In general, a criminal justice equips you with knowledge of crime, punishment, law, order, and the court and correction system. At the very foundation of studying criminal justice, one is expected to understand personal and professional rights and the process of putting someone in jail.
Specific courses and concentration, however, is dependent on one’s personal interests and aspirations. If one wishes to become a detective, for example, courses that focus on corrections and abnormal psychology would be great to take.
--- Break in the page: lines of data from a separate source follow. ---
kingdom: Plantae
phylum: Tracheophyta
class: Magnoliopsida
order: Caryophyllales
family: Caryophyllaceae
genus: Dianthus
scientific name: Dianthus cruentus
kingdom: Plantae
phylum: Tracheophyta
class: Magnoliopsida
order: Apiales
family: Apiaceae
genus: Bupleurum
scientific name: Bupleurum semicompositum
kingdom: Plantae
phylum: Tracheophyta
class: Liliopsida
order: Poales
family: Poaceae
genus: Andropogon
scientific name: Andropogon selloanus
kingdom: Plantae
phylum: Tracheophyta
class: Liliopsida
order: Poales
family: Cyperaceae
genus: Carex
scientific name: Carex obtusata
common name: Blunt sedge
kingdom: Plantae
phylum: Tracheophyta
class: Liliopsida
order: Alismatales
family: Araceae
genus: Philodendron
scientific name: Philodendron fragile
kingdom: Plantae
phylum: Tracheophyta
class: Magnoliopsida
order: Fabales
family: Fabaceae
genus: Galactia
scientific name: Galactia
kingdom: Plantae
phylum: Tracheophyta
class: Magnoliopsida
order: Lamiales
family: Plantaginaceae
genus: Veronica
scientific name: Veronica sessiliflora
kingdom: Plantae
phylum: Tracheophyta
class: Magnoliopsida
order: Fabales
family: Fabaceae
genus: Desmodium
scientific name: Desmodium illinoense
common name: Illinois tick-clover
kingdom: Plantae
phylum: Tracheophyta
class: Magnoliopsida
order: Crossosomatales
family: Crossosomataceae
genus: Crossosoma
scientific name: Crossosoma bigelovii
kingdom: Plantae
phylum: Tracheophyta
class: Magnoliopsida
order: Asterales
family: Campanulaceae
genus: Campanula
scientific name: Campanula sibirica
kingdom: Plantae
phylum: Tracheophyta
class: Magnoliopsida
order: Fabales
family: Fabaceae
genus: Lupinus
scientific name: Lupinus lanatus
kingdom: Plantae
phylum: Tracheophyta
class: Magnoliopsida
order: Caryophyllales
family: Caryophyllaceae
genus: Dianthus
If you wish to pursue a career in criminal justice but don’t have time or money for a bachelor’s degree, most entry-level jobs in criminal justice only require you to have obtained an associate’s degree.
Typical Course Outline
Not only does one have to know how the legal system works, it is also essential for one to understand some of the root causes of crime and how to combat it most effectively. As a result, the study of criminal justice is very interdisciplinary, with aspects of psychology, sociology, economy, and more. Here are some common topics one may come across when studying for their associate’s in criminal justice:
- Criminology, victimology, and sociology
- The realities of juvenile and adult incarceration
- The social, economic, and cultural influences on crime
- Drug addiction and ways for to successfully eradiate it
- Complete overview of the current U.S legal system, or the legal system at the place you are currently studying in
- What exactly is the role of the court
- Domestic terrorism and homeland security
- Immigration and border control management
An associate’s degree in criminal justice typically makes you eligible for most entry-level jobs in government, court administration, and/or law enforcement. Some of the jobs you can acquire are:
- Police officer
- Probation officer
- Security guard
- Victim advocate
- Legal secretary
- Court administrator
These are just some of the jobs in the criminal justice field. Most of these jobs also allow for promotions and chances to move higher up!
The U.S Bureau of Labor Statistics project criminal justice jobs to grow 7% by 2020.